Structures of non-aminoglycosides that induce PTC suppression in mammalian cells.

Figure 6

Structures of some aminoglycosides that induce PTC suppression in mammalian cells. A) Gentamicin isomers. B) Designer aminoglycoside derivatives. The boxed structures represent structural elements within conventional aminoglycosides that were used to generate the designer aminoglycosides NB30, NB54, and NB84. [Note: a color version of this figure is available online.]

Figure 7

Classes of mutations that cause cystic fibrosis. CFTR mutations are categorized into five classes (I-V) depending on the effect of the mutation on CFTR protein abundance, processing, localization, and function. The mutation classes are as follows: Class I = no CFTR protein is produced (includes nonsense mutations); Class II = CFTR processing is defective, so CFTR is retained in the ER and subsequently degraded; Class III = CFTR localizes to the cell surface, but is nonfunctional; Class IV = CFTR localizes to the cell surface, but with reduced activity; Class V = CFTR localizes to the cell surface and is functional, but its expression is reduced. [Note: a color version of this figure is available online.]

Figure 8

Rationale of combining suppression therapy with NMD inhibition.
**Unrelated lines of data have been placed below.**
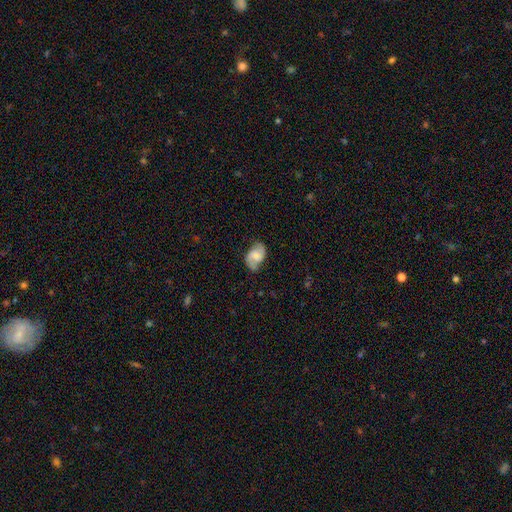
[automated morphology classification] smooth_or_featured: featured or disk (p=0.65) [alt: smooth p=0.28]
disk_edge_on: no (p=0.97) [alt: yes p=0.03]
bar: weak (p=0.47) [alt: no p=0.39]
has_spiral_arms: yes (p=0.93) [alt: no p=0.07]
spiral_winding: medium (p=0.45) [alt: loose p=0.36]
spiral_arm_count: 2 (p=0.88) [alt: can't tell p=0.05]
bulge_size: moderate (p=0.33) [alt: small p=0.29]
merging: none (p=0.71) [alt: minor disturbance p=0.21]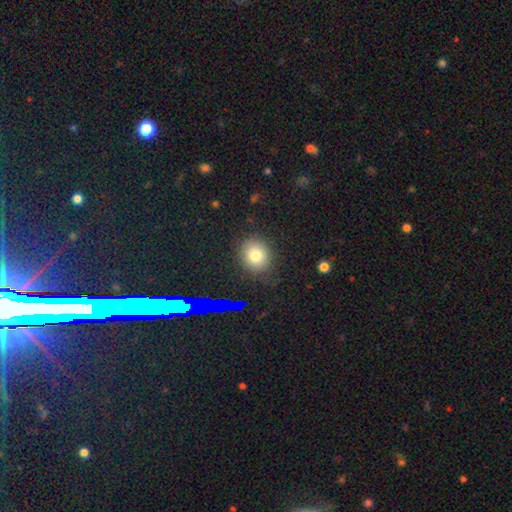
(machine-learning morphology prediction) Smooth or featured?
  - smooth: 73% *
  - star or artifact: 18%
  - featured or disk: 9%
How rounded?
  - round: 70% *
  - in between: 29%
  - cigar-shaped: 2%
Merging?
  - none: 90% *
  - minor disturbance: 7%
  - major disturbance: 2%
  - merger: 1%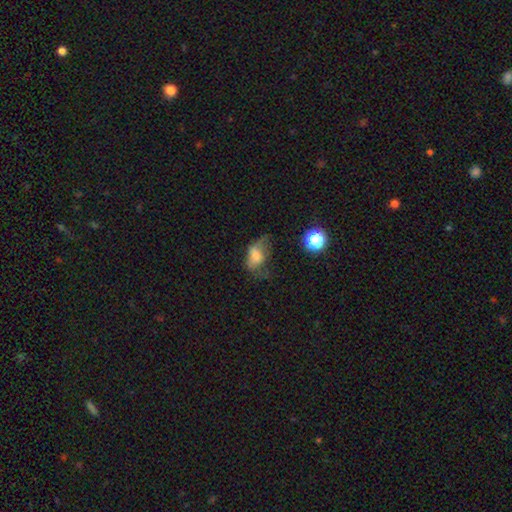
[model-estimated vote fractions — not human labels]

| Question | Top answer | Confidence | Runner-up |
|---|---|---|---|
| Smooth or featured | smooth | 60% | featured or disk (28%) |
The presence of a nonsense mutation within an mRNA leads to premature translation termination, resulting in a truncated polypeptide that is nonfunctional and/or unstable. However, nonsense mutations often also trigger nonsense-mediated mRNA decay of the transcript that severely reduces its steady-state levels. The combination of these PTC-induced events contributes to the near complete loss of protein expression that often results in a disease state. Suppression therapy targets premature translation termination by inducing readthrough at PTCs. NMD inhibition could increase the pool of PTC-containing mRNAs available for translation and subsequent PTC suppression. The combination of suppression therapy and NMD inhibition simultaneously targets both PTC-mediated events to enhance protein restoration. [Note: a color version of this figure is available online.]

Figure 9

NMD inhibitors. UPF1 is a critical NMD factor that undergoes a cycle of phosphorylation and de-phosphorylation, which represents a pharmacological target for NMD inhibitors. SMG1, the kinase that phosphorylates UPF1, is inhibited by caffeine. The interaction between UPF1 and SMG5, which recruits PP2A phosphatase to dephosphorylate UPF1, is blocked by NMDI-1. [Note: a color version of this figure is available online.]